ABOUT THIS EXERCISE: Look for "perc" in each line of the records, and copy the lines that have it.

DATA:

Segment Open

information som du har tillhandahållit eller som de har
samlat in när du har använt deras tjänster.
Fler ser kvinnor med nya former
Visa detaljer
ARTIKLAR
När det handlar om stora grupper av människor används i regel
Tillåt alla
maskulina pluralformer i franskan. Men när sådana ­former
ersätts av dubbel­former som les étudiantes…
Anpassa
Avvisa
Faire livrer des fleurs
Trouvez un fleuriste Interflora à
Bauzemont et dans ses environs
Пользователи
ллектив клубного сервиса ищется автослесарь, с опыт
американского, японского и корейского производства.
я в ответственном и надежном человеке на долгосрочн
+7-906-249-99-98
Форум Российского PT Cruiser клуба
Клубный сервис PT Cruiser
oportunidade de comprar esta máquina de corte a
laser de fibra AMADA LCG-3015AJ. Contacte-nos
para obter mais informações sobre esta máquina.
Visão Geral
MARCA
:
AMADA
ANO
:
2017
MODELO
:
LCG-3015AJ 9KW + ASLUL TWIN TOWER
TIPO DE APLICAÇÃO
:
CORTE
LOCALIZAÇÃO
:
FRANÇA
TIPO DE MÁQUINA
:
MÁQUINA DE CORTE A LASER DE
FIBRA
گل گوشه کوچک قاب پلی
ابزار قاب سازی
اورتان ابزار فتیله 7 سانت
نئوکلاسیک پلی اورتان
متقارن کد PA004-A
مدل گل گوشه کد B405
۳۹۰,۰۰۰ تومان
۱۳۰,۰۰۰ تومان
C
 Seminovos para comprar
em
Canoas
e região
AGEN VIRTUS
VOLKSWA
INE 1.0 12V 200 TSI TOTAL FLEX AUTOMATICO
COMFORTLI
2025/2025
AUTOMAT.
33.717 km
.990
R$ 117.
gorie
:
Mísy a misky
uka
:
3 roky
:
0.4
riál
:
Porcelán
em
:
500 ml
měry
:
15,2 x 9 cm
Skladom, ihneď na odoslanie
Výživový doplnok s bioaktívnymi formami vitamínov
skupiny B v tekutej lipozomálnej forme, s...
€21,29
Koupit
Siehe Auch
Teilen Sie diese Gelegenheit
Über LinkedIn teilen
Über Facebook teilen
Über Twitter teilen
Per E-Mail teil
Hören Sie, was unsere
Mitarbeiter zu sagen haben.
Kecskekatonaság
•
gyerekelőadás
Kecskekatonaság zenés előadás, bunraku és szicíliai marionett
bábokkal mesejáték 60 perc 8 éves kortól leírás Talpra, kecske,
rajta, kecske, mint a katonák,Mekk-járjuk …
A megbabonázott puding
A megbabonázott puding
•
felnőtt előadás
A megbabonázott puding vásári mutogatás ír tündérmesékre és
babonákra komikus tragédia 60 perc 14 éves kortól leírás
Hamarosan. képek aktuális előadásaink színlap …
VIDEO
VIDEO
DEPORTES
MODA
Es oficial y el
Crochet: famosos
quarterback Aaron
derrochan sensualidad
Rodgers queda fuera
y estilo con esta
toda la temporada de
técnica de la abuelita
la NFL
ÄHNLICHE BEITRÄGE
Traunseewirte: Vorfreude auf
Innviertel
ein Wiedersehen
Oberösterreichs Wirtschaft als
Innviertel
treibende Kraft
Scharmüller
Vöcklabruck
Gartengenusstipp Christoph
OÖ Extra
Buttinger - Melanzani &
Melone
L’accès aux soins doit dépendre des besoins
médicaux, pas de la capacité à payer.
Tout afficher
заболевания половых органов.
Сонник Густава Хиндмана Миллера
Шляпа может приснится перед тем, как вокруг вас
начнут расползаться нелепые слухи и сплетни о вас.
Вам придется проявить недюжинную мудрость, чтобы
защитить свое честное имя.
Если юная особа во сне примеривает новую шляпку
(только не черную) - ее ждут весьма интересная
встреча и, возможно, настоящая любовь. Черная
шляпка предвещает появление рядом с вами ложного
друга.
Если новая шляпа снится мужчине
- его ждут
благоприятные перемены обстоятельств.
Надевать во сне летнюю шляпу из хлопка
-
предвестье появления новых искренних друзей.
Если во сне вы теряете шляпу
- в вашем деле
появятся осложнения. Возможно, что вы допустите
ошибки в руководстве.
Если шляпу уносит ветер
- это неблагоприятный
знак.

Segment Closed

ANSWER FOR THE TASK:
bábokkal mesejáték 60 perc 8 éves kortól leírás Talpra, kecske,
babonákra komikus tragédia 60 perc 14 éves kortól leírás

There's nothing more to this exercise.